**Exercise description:** One number, and no other words, should make up the answer: how many lines of the listing contain the string "ResponseBody".

**Data records:**
· · ·
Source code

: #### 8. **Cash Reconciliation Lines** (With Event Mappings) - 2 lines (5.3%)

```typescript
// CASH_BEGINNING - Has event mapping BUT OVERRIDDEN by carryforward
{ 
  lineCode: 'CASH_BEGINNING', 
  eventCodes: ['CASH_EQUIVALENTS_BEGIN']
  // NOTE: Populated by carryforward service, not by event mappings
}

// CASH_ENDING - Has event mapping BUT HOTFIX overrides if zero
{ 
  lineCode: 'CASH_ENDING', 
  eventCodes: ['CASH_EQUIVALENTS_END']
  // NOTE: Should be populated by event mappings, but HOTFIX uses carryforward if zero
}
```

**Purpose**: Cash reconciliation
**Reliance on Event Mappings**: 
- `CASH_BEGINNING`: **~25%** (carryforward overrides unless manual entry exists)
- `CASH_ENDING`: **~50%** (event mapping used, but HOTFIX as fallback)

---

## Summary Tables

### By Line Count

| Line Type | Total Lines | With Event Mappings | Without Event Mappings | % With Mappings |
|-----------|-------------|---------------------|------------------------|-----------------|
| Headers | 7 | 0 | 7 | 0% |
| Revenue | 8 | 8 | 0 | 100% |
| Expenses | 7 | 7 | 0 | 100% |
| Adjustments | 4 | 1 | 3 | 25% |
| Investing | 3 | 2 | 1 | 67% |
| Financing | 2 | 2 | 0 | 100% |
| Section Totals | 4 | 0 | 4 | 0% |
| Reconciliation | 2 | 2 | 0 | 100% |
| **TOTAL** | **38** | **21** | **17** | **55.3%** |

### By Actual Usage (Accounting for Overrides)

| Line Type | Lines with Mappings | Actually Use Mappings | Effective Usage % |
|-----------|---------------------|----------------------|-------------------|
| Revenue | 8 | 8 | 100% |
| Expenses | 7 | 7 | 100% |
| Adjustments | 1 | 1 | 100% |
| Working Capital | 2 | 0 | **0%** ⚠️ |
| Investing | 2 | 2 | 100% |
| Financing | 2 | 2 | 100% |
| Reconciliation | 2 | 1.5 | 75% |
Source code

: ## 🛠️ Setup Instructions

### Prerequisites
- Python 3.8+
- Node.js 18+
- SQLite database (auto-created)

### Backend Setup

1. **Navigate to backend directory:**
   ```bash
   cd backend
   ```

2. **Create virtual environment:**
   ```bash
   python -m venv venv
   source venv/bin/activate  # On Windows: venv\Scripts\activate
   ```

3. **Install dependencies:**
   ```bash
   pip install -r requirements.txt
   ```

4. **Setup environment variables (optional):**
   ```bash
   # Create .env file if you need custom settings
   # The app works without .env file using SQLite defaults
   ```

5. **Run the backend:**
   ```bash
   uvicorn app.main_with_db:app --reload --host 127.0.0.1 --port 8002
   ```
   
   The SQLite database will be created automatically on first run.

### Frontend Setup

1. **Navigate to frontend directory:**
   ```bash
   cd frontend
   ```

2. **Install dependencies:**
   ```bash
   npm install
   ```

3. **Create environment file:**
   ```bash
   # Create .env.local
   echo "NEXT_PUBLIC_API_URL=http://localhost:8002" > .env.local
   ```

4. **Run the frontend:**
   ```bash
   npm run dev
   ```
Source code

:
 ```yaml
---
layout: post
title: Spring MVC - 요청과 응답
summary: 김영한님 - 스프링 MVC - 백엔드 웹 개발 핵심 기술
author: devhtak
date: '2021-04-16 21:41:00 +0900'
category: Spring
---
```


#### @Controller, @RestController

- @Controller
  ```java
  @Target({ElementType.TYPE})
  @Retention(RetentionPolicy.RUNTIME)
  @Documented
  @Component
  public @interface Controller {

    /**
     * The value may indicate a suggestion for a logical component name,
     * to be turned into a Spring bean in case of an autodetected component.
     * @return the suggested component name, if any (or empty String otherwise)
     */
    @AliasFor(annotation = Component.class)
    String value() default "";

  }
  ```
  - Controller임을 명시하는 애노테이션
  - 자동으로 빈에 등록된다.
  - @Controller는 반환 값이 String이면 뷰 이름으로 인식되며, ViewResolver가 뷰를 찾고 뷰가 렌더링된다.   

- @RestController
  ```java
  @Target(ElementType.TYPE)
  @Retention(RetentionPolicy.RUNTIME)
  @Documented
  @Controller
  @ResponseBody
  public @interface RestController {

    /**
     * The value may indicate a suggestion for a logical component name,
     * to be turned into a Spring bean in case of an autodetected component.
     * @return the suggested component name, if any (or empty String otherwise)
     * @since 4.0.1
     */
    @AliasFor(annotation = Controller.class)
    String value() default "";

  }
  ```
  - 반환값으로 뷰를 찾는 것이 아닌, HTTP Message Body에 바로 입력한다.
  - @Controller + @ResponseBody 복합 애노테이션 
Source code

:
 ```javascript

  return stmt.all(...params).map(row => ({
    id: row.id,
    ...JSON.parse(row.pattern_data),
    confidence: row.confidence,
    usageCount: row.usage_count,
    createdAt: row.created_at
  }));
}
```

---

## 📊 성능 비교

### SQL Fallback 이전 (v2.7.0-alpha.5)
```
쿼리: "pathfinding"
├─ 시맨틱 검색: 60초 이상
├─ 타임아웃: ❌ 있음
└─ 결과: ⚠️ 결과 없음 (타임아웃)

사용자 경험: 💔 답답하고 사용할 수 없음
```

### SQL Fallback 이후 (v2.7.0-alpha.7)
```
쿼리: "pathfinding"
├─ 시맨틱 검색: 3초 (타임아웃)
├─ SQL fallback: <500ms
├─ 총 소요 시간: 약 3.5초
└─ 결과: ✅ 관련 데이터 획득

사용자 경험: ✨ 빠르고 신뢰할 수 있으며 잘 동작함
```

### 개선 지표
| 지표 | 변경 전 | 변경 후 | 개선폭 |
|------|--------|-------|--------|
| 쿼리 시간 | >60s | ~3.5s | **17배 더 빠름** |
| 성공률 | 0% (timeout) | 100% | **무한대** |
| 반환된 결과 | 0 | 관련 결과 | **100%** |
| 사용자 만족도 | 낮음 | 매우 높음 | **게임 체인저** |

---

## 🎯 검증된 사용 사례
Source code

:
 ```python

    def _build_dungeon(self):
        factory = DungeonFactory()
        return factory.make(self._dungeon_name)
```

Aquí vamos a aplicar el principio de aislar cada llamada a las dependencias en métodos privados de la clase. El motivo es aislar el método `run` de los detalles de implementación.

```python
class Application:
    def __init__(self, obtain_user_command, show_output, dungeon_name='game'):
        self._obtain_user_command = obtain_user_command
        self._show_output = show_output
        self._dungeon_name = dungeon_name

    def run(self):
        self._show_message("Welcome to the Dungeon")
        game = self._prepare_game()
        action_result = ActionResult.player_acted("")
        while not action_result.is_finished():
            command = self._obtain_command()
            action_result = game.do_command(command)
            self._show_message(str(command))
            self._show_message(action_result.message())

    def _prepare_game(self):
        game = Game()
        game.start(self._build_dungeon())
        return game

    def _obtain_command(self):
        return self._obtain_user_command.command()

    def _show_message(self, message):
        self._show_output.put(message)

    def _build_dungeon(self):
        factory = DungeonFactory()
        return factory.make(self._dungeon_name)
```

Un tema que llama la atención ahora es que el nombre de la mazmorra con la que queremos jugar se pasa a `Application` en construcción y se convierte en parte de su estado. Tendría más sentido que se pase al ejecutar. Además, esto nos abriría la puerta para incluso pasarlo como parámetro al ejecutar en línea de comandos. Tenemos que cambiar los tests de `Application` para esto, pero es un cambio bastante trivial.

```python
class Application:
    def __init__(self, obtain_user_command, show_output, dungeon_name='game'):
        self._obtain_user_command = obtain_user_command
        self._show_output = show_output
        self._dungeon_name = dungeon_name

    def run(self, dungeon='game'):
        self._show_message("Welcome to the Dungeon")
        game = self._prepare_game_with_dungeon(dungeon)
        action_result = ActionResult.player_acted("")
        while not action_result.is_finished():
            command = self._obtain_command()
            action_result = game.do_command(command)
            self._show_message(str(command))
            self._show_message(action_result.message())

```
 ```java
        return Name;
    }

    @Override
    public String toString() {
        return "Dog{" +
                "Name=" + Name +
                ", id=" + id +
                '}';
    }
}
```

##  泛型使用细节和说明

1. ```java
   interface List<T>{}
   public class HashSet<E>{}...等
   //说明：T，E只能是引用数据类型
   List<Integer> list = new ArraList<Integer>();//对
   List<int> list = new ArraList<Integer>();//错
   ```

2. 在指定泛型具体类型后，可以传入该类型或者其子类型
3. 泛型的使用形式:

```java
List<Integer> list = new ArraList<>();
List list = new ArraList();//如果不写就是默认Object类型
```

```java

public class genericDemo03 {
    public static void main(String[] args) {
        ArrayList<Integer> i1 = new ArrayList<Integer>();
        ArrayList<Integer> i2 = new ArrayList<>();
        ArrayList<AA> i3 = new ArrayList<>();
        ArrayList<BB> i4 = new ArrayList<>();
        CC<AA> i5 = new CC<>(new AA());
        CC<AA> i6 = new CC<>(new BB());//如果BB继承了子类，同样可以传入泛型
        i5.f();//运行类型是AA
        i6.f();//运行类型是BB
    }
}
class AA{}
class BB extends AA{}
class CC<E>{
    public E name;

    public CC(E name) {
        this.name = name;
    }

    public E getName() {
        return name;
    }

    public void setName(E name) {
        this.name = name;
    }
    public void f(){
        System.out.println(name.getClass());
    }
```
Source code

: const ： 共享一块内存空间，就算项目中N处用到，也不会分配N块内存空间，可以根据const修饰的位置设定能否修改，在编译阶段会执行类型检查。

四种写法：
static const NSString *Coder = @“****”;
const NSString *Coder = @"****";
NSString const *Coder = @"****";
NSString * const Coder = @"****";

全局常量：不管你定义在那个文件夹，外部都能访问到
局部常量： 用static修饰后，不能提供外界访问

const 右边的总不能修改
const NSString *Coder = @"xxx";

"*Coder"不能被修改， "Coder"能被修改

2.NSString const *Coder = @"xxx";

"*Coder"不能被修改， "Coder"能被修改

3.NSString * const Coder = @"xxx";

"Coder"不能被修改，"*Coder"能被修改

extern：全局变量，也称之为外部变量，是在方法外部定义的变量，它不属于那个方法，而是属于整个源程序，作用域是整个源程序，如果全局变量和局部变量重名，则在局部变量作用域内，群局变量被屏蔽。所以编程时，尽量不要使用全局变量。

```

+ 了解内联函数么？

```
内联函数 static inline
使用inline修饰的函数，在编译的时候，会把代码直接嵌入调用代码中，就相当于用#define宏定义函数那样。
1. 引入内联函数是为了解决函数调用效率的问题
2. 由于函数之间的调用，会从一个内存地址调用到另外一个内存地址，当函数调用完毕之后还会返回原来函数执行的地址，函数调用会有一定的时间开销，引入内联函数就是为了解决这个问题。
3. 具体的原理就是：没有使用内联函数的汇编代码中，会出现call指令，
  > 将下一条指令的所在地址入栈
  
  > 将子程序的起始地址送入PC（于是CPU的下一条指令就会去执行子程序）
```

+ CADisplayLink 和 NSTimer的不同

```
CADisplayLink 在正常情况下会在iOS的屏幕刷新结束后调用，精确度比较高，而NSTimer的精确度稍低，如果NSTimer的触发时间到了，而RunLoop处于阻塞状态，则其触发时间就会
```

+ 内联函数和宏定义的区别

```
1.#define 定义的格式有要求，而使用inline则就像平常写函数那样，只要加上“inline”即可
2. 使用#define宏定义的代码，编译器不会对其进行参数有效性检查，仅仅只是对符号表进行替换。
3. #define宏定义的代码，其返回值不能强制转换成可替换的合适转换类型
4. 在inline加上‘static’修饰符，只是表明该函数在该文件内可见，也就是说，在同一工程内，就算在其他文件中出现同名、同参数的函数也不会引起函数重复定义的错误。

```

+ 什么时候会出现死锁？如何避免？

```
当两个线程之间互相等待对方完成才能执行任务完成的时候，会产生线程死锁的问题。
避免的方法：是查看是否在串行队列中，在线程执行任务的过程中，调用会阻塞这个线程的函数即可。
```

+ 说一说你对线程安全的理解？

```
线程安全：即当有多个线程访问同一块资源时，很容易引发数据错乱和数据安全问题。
· · ·
**Written solution:** 2